## begin INFORMATION SHOWN

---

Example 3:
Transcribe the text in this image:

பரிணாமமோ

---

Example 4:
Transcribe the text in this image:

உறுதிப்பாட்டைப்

## end INFORMATION SHOWN

_WHAT YOU WILL DO_
Copy all of the data above line for line, changing nothing.

_SOLUTION FOR THIS PROBLEM_
---

Example 3:
Transcribe the text in this image:

பரிணாமமோ

---

Example 4:
Transcribe the text in this image:

உறுதிப்பாட்டைப்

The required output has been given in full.